──────── Brano fornito ────────

A cura di Patrizia Ines Roggero


La storia dei Nativi Americani è segnata da guerre, esodi verso terre spesso lontane da quelle natie e fughe dai confini delle riserve. Nemmeno gli Apache Mimbreño di Victorio, ne sono stati risparmiati. Ma chi era questo condottiero?
Probabilmente nato nel 1825 con il nome di Bidu-ya, Beduiat, è conosciuto come Victorio “Il Lupo degli Apache”. Una leggenda narra che fosse di origine messicana, rapito dal Rancho del Carmen e allevato dagli Apache, ma non è così. Era un Mimbreño a tutti gli effetti, così come sua sorella Lozen “Dextrous Horse Thief”, guerriera e profetessa, che Victorio stesso definì “Forte come un uomo, più coraggiosa degli altri. È la mia mano destra. È lo scudo del mio popolo.”
Si dice avesse un fisico aitante, zigomi larghi e una bocca stretta. Un uomo energico e valoroso.
Ebbe una sola moglie che lo rese padre di cinque figli, tre dei quali diedero la vita per il proprio popolo nelle guerre contro i bianchi. A noi è giunto solo il nome dell’ultimo figlio ucciso, Washington, non si sa perché sia stato chiamo proprio così, ma sappiamo che era un guerriero impetuoso, morto poco prima della sconfitta finale a Tres Castillo del 9 ottobre 1880. Gli altri suoi due figli, Istee, il più giovane e la sola figlia femmina, Dilthcleyeh, nuora di Mangas Coloradas, sopravvissero alla guerra soltanto perché al sicuro nella selvaggia Black Range.


Un ritratto di Victorio, guerriero Apache

La vita di Victorio s’intreccia con quella di altri personaggi di spicco nella realtà Apache. A partire da Mangas Coloradas, capo principale dei Mimbreño, che lo nota quando ancora era un giovane guerriero ma già sottocapo agli ordini di Chuchillo Negro. Da lui, Victorio acquisì l’astuzia strategica e tattica, e la capacità di unire forza e saggezza, senza mai lasciar scemare il senso di responsabilità nei confronti della propria gente. Imparò così bene, che alla fine divenne migliore persino del suo istitutore. Questo fece di lui il braccio destro di Mangas Coloradas, un vero e proprio consigliere, prevalendo persino sui più anziani Nana e Delgaito.
Se tra gli Apache il suo nome era ben conosciuto, ai bianchi fu noto solo dopo l’apposizione della sua croce al patto provvisorio del 7 aprile 1853. Insieme a lui, il cui nome fu erroneamente trascritto come “Vitoria”, c’erano anche i capi e sottocapi Ponce, Josè Nuevo, Chuchillo Negro, Josecito, Sargento, Veinte Reales, Rinon, Delgaito Largo, Tusho, Corrosero e Placera. Mancava invece Mangas Coloradas, sebbene all’epoca fosse il più potente condottiero Apache.

────────

Applica quanto letto:
A. Trascrivi dal brano su Victorio tutto ciò che va da "Probabilmente nato nel" fino a "energico e valoroso.".
B. Riscrivi il testo di tutte le voci mettendo "carrello" al posto di "winkelwagen" e lasciando invariato il resto. Ometti le immagini.
Le voci non hanno alcun legame con il brano su Victorio.

──────── Voci da elaborare ────────

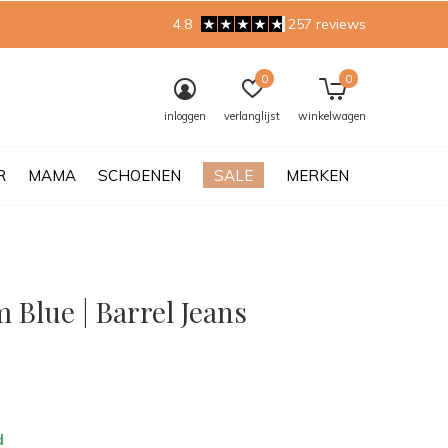
4.8
257 reviews
0
0
inloggen
verlanglijst
winkelwagen
R
MAMA
SCHOENEN
SALE
MERKEN
Blue | Barrel Jeans
0)
d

────────

Risultati attesi:
A.
Probabilmente nato nel 1825 con il nome di Bidu-ya, Beduiat, è conosciuto come Victorio “Il Lupo degli Apache”. Una leggenda narra che fosse di origine messicana, rapito dal Rancho del Carmen e allevato dagli Apache, ma non è così. Era un Mimbreño a tutti gli effetti, così come sua sorella Lozen “Dextrous Horse Thief”, guerriera e profetessa, che Victorio stesso definì “Forte come un uomo, più coraggiosa degli altri. È la mia mano destra. È lo scudo del mio popolo.”
Si dice avesse un fisico aitante, zigomi larghi e una bocca stretta. Un uomo energico e valoroso.

B.
4.8
257 reviews
0
0
inloggen
verlanglijst
carrello
R
MAMA
SCHOENEN
SALE
MERKEN
Blue | Barrel Jeans
0)
d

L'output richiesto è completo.